WASHINGTON: Secretary of State Marco Rubio said the Trump administration is prepared to use force to ensure that Venezuela’s acting President Delcy Rodriguez cooperates with the US, while hoping that self interest will motivate her to advance key American objectives.
Rodriguez has committed to opening Venezuela’s energy sector to US companies, providing preferential access to oil production and using money from oil sales to buy American goods, Rubio said in remarks prepared for delivery at a hearing with lawmakers on Wednesday.
The hearing is Rubio’s first public appearance before Congress since the US raid that led to the capture of her predecessor, Nicolas Maduro, on Jan. 3.
“We are prepared to use force to ensure maximum cooperation if other methods fail,” Rubio said in the statement for the Senate Foreign Relations Committee. “It is our hope that this will not prove necessary.”
Maduro had been indicted by the US Justice Department on charges that included narco-terrorism, and Rubio praised the operation as a law enforcement effort accomplished without the loss of life among American forces.
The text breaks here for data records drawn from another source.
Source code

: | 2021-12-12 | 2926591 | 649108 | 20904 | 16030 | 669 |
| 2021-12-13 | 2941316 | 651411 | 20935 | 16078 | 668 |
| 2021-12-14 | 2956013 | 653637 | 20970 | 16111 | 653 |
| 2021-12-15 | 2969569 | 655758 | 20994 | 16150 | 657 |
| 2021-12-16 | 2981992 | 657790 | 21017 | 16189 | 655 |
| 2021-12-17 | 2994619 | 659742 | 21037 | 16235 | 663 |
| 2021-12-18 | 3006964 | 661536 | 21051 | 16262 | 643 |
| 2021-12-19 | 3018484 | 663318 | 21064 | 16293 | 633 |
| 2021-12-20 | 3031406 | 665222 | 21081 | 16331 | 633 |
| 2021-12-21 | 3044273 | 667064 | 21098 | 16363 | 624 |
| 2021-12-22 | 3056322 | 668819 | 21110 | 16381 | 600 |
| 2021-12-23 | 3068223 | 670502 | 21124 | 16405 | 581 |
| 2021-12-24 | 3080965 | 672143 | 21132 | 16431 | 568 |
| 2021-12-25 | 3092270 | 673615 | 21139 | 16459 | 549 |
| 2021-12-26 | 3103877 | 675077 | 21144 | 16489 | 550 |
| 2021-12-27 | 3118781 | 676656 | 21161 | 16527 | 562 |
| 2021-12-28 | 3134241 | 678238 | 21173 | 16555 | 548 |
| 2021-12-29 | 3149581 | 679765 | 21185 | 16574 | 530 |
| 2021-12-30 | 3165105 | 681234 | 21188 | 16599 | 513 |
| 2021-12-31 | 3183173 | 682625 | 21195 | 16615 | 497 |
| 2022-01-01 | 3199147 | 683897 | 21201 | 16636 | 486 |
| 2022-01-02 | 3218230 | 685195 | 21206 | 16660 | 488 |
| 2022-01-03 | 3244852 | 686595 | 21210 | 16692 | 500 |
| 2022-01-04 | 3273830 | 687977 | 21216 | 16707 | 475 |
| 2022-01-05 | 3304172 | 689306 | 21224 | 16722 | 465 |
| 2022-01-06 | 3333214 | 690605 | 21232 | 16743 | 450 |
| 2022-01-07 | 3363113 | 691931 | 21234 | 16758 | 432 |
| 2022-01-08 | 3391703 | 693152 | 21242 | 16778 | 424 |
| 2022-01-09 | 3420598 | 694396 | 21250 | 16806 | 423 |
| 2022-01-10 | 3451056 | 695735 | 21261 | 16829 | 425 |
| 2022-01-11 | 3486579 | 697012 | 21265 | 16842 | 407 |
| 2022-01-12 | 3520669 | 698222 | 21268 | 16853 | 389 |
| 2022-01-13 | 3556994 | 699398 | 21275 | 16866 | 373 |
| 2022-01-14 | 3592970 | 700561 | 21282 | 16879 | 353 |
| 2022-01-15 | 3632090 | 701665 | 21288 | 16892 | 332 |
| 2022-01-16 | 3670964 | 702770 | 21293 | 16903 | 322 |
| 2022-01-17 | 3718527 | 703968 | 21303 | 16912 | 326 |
Maduro, now in a New York jail, has pleaded not guilty.
Democrats have called the raid an illegal act of war that circumvented Congress and now risks entangling the US in an extended commitment to rebuild Venezuela.
New Hampshire Senator Jeanne Shaheen, the top Democrat on the committee, criticized the Trump administration for leaving Rodriguez in power. She spent more than seven years as Maduro’s vice president, and Shaheen said that she hasn’t moved to reduce the influence of Iran, China or Russia.
“Her cooperation appears tactical and temporary, not a real shift in Venezuela’s alignment,” Shaheen said in her prepared remarks. “In the process, we’ve traded one dictator for another.”